Happy Valentine’s Day, folks! What better way to celebrate than with a load of cheese? Today’s entry into the Hall of Shame is an ABC Family gem about warring pizzerias. (I originally considered titling this post “Classics of the Corn: Stuffed Crust Edition.”)

TMP’s Classics of the Corn series usually features sci-fi films, horrors and the occasional overblown melodrama. Today, a completely different but equally kerneled film is joining the ranks: ABC Family’s 2005 rom-com Pizza My Heart.

(Image: kimoradilautbiru @ Blogspot)
(Image: kimoradilautbiru @ Blogspot)

I initially selected Pizza My Heart on Netflix because of the awful title. It was a late night and I was looking for something light and fun to watch before falling asleep. Pizza My Heart is a title that makes no sense at all.
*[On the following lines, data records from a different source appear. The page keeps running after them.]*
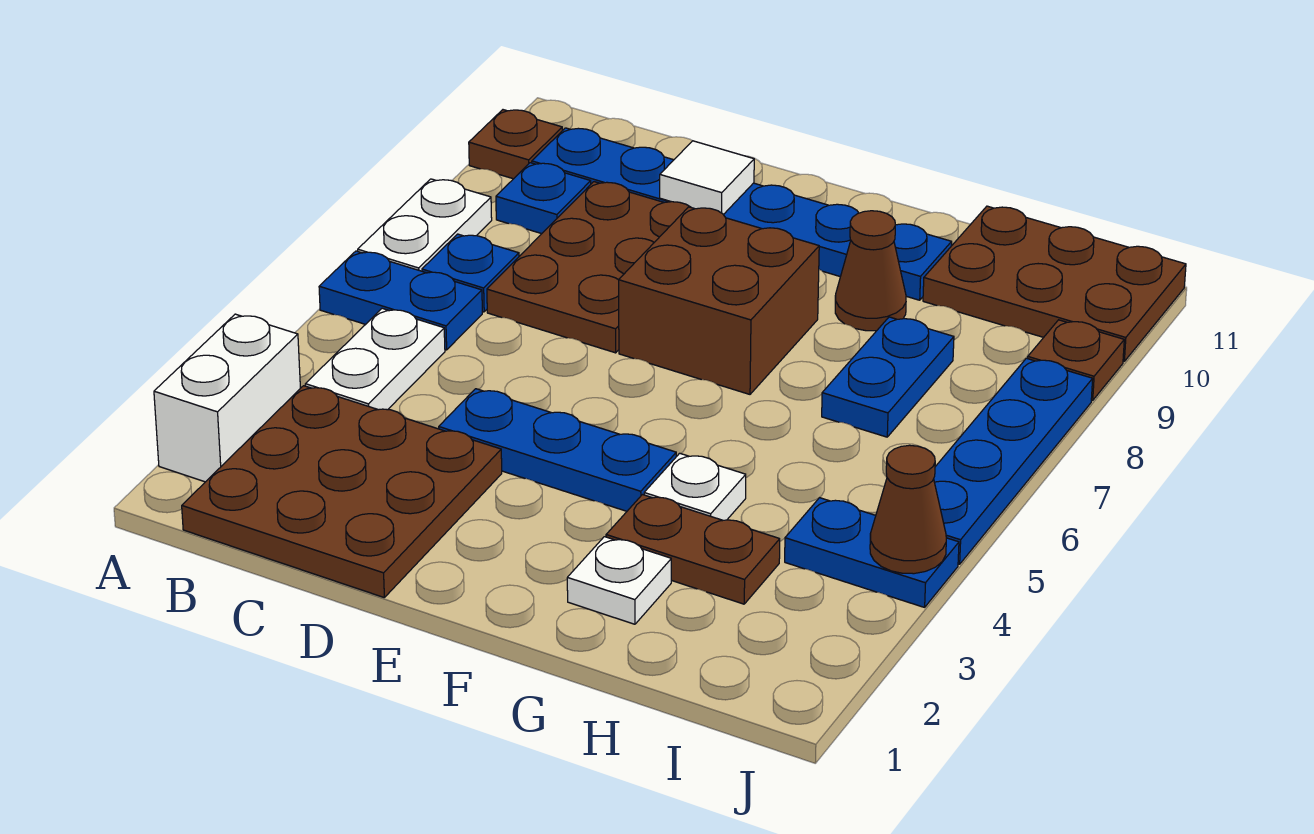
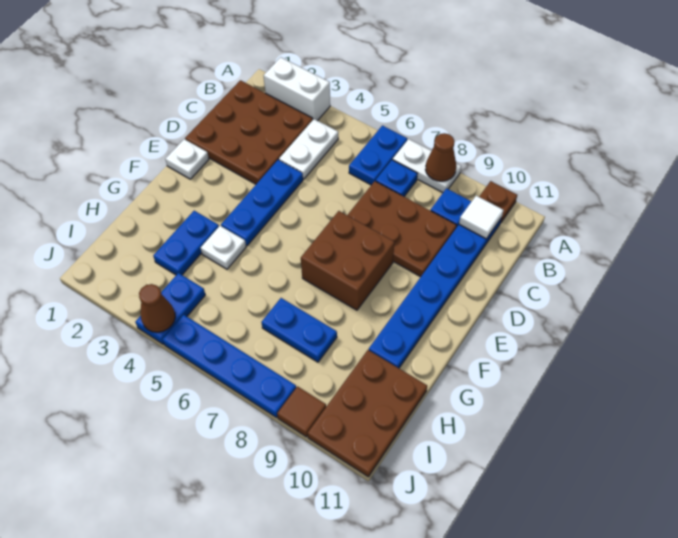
white 1x2 plate [305,308,445,410] -> white 1x2 plate turned to [279,119,338,179]
white 1x1 tile [660,141,754,215] -> white 1x1 tile moved to [459,196,503,239]
white 1x1 plate [567,537,671,624] -> white 1x1 plate moved to [165,139,209,179]
brown 1x2 plate [606,495,780,604] -> blue 1x2 plate [153,211,219,275]
brown 1x1 cone [835,211,906,331] -> brown 1x1 cone moved to [426,133,456,181]
brown 1x1 plate [1028,320,1124,400] -> brown 1x1 tile [277,386,326,437]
If it were stylized as Pizza, My Heart one may assume it was a love letter to pizza, as in “Pizza, you own my heart!”… but there is no comma or any other clue as to what Pizza My Heart means, exactly. Is your heart made of pizza? Are you covering your heart in pizza? Is your heart on a journey to become New Jersey’s greatest pizza-maker?

Seeing the ABC Fam logo slapped on the corner of the poster also attracted me to the film. The network is known for churning out incredibly fluffy little films with less-than-award-worthy performances, and I’m known for enjoying these awful movies.

Despite the wacky title, Pizza My Heart tells a very familiar story. It’s a modernization of Romeo & Juliet, with the warring families being rivaled pizza-makers: the Prestolanis, who claim that their family made the first pizza delivery ever in history, and the Montebellos, who the Prestolanis claim stole the delivery idea from them hundreds of years ago. In other words, someone was reading Shakespeare, got hungry, ordered a pizza… and decided to meld their reading material and eating material into a screenplay.

(Image: allmovie.com)
(Image: allmovie.com)

Prestolani daughter Gina and Montebello son Joe soon become acquainted despite the long-time feud between their families. And, of course, filling the “Romeo” and “Juliet” roles, they fall in love.

Super-corny dialogue, an incredibly silly battle of the pizzas and plenty of drawn-out, love-lorn gazes between Gina and Joe in slow motion bring the cheese to the film. My favorite snippet of dialogue is a tomato metaphor for Joe’s attraction to Gina: “It’s like all these years you’ve been looking for the perfect tomato, and all along the perfect tomato’s been growing right next door!”

Though it doesn’t quite live up to its odd title, I’d still tag this one as moderately corny and highly enjoyable fluff. I expected (and wished) that it would have been even more awkward and mozzarella-smothered, but it’s still cheesy enough to earn a spot in the CoTC Hall of Fame.